The Minimum Wage and the Divide Between Wall Street and Main Street

By GREGORY N. HEIRES
It’s always eye-opening to look at the divide between Wall Street and Main Street.

The income gap gives you a sense of the depth and cost of inequality in the country, where an estimated 42 percent of workers earn less than $15 an hour. That’s right, more than four of every ten workers!

The $25 billion in bonuses given out to 172,400 Wall Street employees in 2015 would be enough to double the earnings of the 895,000 Americans who work in full-time jobs at the federal minimum wage of $7.25 per hour, according to “Off the Deep End: The Wall Street Bonus Pool and Low-Wage Workers,” a recent report of the Institute for Policy Studies.

Highlighting the divide between Wall Street and Main Street, the Fight for 15 movement has created a political climate to allow for state and local initiatives to boost the minimum wage. Both New York and California have raised their minimum wage to $15 an hour.

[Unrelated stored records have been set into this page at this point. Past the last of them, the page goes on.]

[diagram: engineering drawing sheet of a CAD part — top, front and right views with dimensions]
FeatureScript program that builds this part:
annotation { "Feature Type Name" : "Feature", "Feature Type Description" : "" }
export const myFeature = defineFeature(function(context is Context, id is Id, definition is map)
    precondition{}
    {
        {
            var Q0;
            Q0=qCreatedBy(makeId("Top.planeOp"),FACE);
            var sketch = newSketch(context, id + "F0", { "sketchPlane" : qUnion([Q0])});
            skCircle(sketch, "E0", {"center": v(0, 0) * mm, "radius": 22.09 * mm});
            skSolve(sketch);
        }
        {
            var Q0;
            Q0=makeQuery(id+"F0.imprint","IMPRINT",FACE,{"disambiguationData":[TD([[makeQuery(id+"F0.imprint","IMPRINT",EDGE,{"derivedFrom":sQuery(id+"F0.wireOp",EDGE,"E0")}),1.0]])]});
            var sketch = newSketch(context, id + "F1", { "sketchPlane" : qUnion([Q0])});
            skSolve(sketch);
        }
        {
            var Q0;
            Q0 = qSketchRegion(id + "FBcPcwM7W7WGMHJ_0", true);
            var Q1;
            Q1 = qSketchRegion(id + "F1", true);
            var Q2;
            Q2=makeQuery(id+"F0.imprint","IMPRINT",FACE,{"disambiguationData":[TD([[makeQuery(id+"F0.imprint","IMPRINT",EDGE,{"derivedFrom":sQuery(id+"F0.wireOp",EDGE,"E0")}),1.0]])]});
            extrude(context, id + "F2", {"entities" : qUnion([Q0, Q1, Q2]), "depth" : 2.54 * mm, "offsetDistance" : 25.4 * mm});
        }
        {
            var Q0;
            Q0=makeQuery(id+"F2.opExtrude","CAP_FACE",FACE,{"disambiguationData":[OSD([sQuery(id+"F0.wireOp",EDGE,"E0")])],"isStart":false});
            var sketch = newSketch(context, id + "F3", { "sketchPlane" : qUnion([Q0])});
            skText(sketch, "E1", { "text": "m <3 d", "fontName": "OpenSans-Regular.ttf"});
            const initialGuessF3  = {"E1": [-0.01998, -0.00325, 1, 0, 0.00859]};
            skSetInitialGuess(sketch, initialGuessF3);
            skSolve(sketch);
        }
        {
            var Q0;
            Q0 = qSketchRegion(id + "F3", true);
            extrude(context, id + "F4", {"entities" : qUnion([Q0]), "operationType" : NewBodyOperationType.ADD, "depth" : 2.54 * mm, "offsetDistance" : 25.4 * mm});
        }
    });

Democratic presidential candidate Sen. Bernie Sanders, who put inequality at the center of this year’s Democratic primary race for the presidency, helped make the $15 minimum wage–once regarded as a pie-in-the-sky proposal even by some on the left–a realistic goal. Democratic presidential candidate Hillary Clinton is for boosting the federal minimum wage to $12 an hour while encouraging local $15 an hour initiatives. Republican candidate Donald Trump has flip-flopped on this issue.

“For Wall Street employees, annual bonuses come as an extra bonus on top of their base salaries, which averaged $404,800 in 2014,” the IPS report states. On top of their bonuses and salaries, executives often receive large stock options and restricted stock gains.

The 2015 bonus pool in 2015 would be enough to bring the wages of the workers in any of the following groups up to $15 an hour:

• restaurant servers and bartenders (2.6 million workers)

• home health and personal care aides (1.6 million), or

• fast food preparation and serving workers (2.6 million).

Fairness and Economic Policy

The startling pay gap between Wall Street employees and low-wage workers raises questions about fairness and economic policy.

A pay rate of $15 an hour is what’s needed to cover basic living costs in most areas of the country, according to the National Law Project. As a society, do we want to tolerate an out-of-balance economy in which more than two out of five workers earn less than $15 an hour?

By increasing the minimum wage, the government would not only raise the income of low-wage workers, it would also stimulate the economy.

Low-wage workers typically spend their entire paycheck to meet their day-to-day expenses, sparking additional economic activity. In contrast, the wealthy tend to save and invest more of their earnings.

“The Wall Street bonus season may coincide with an uptick in luxury goods sales, but a minimum wage hike would give America’s economy a much greater boost,” the IPS briefing says.

The government could address inequality by raising the Earned Income Tax Credit, implementing a transaction tax on financial trading and adopting more progressive income tax policies. Closing a loophole that allows certain earnings of hedge fund managers to be taxed as capital gains rather than as income (with its higher rate) would also help curb inequality.

As an economic policy, raising the minimum wage makes sense. Ethically, in our economically polarized county, it’s ethically the right step to take.